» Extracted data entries
════════════════

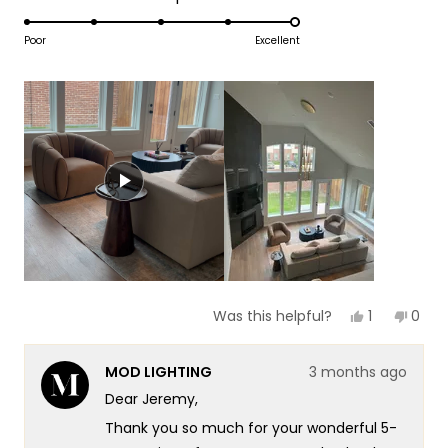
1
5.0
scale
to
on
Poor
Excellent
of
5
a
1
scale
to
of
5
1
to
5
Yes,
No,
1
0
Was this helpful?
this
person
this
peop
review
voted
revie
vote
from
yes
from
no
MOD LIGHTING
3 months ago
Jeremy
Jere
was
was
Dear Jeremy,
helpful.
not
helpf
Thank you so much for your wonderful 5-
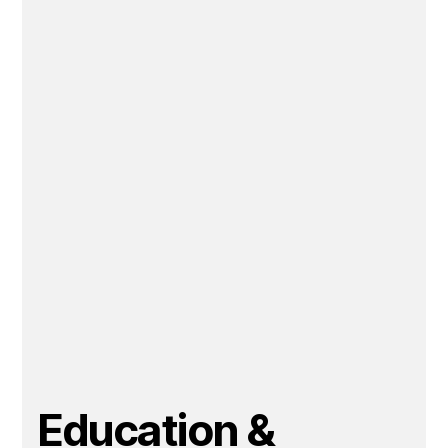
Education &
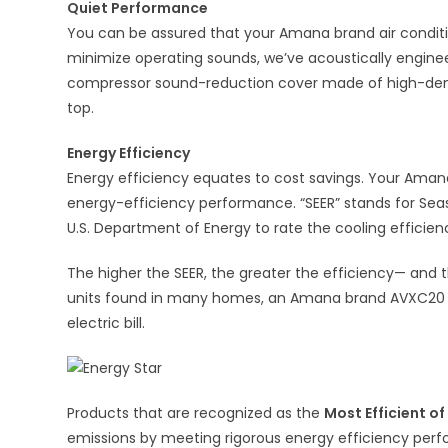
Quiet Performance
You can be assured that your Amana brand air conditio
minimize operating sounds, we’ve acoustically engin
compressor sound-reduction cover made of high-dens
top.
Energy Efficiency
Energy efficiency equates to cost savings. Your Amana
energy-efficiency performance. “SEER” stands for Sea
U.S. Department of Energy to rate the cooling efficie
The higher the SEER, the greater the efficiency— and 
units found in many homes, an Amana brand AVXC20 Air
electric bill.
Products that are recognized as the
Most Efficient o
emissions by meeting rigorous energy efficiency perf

════════════════

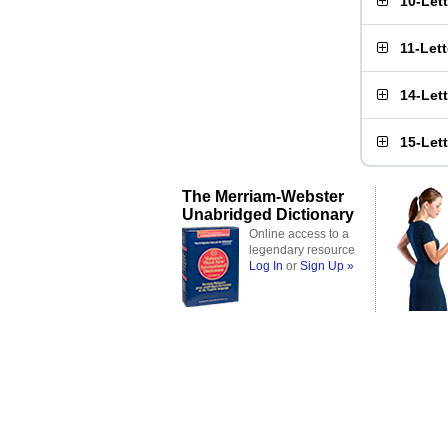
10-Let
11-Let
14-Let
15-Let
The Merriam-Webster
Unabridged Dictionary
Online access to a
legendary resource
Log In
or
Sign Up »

════════════════

» PROBLEM
Tally up the lines of the data above where the string "that" appears, and give only the count.

» RESPONSE TO THE TASK
2